UN NATALE DI TANTI ANNI FA - 2
- 06 agosto 2020 Cultura
Concluso il pranzo, tirato in lungo come in nessuna altra festività, sembrava essere conclusa anche la parte più bella del Natale. Così, nel pomeriggio, quando non si andava magari a un cinema tutti insieme, ecco che lui usciva per suo conto, ormai grande abbastanza per andare al cinema da solo oppure semplicemente per camminare. Ma cosa c'è di più bello e magari di più complicato di una cosa semplice, soprattutto per chi non ha più la possibilità di poterla autonomamente compiere?
Era bello per lui passeggiare nel pomeriggio vuoto di traffico, le poche persone che transitavano per strada, i pochi suoni che arrivavano alle sue orecchie. Era anche leggermente triste, però, perché quell’atmosfera di forzato riposo era un po’ l'antitesi dell’esistenza, che è lavoro, movimento, vivacità. Ma intuiva che per continuare ad agire è necessario ogni tanto fermarsi, per poter così far decantare la mente, il cuore, e ottenere il rinnovarsi di nuovi slanci. Forse, anzi senza dubbio, in quel giorno speciale non tutti diventavano più buoni, ma c'era da dire che quella pausa ci voleva, perché necessaria per riflettere.
La Natura circostante sembrava vivere l'avvenimento con la grazia di sempre, piccolo paradiso terrestre regalato agli abitanti e ai passanti che non sempre erano consapevoli di quella bellezza di cui usufruivano. Il lago, maestosamente calmo, era simile a un’enorme acquasantiera come in attesa: una dolce attesa, che una nuova stirpe umana nascesse e affiorasse in superficie già battezzata e pronta a diffondere il Verbo. Nel grande e bell’edificio che lo sovrastava, la bianca statua della Madonna sul bordo centrale del tetto sembrava la bianca piuma inamidata del diadema di una ex-soubrette convertitasi e irrigiditasi nel nuovo credo. All’interno, le suore che al mattino avevano accolto i bambini piccoli e grandi sul sagrato delle chiese del territorio, erano lì riunite. L’azzurra veste color carta da zucchero che le addolciva anche quando il loro carattere tanto zuccheroso non era.

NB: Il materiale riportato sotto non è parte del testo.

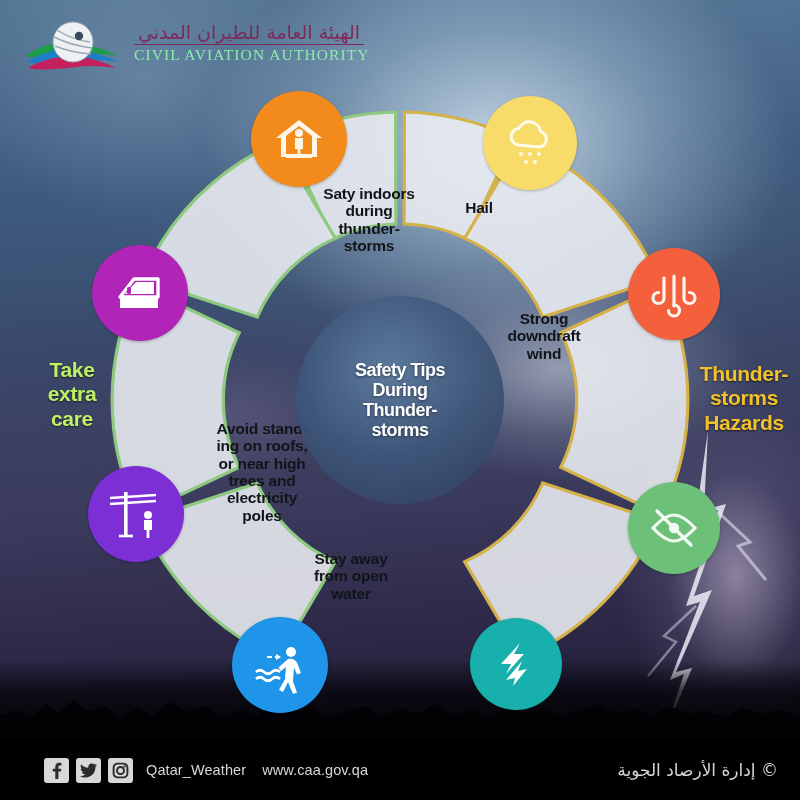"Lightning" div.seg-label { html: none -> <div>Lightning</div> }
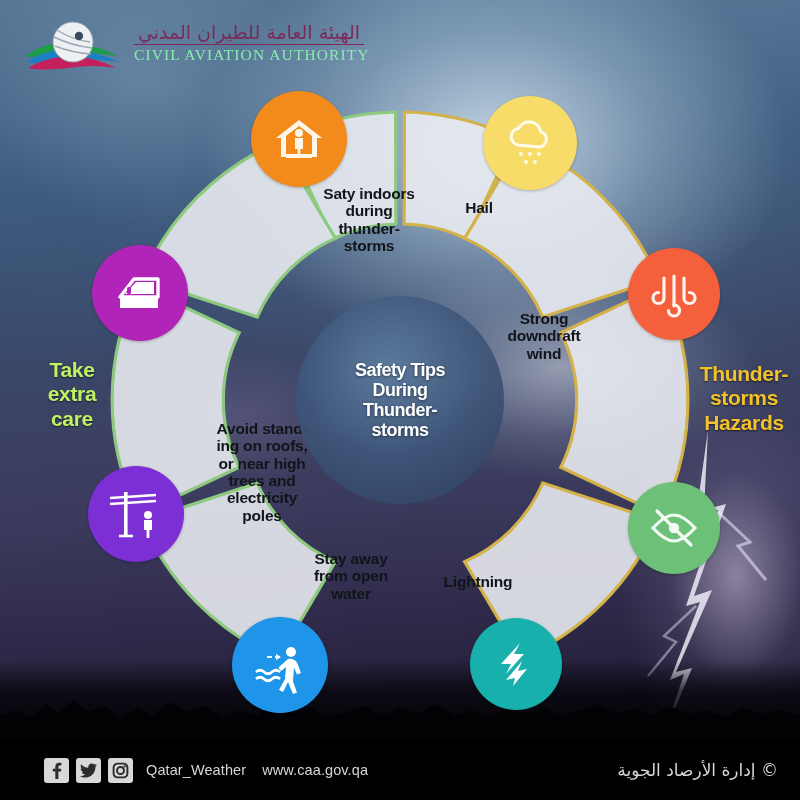"Qatar_Weather" .handle { margin-left: 13px -> 5px }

E lei era lì, piena di energia e con tutta la generosità che la donna spesso possiede molto più dell'uomo. Allora, quando il giorno volgeva alla fine, perché quello era il periodo dell'anno in cui la giornata era più corta, e le luci sulla opposta riva erano come tanti occhietti multicolori luccicanti di commozione al pari di pupille di adolescenti innamorati, lui faceva rientro a casa. La neve si era ormai indurita, ma la sua anima non ancora.
E mentre saliva le scale del palazzo dove il suo appartamento si trovava, al terzo e ultimo piano, le vetrate delle terrazze coperte riflettevano le colorate luci intermittenti degli alberi di Natale, trasmettendogli come un messaggio in codice, che era il seguente: non ci dimenticare, perché noi apparteniamo a te e al tuo mondo, all'epoca che ti vide fanciullo. Il mondo in quel giorno sembrava rallentare il suo moto per poi meglio ripartire, e il suo cuore sembrava invece già prepararsi alla primavera non lontana, e alla speranza che questa porta con sé.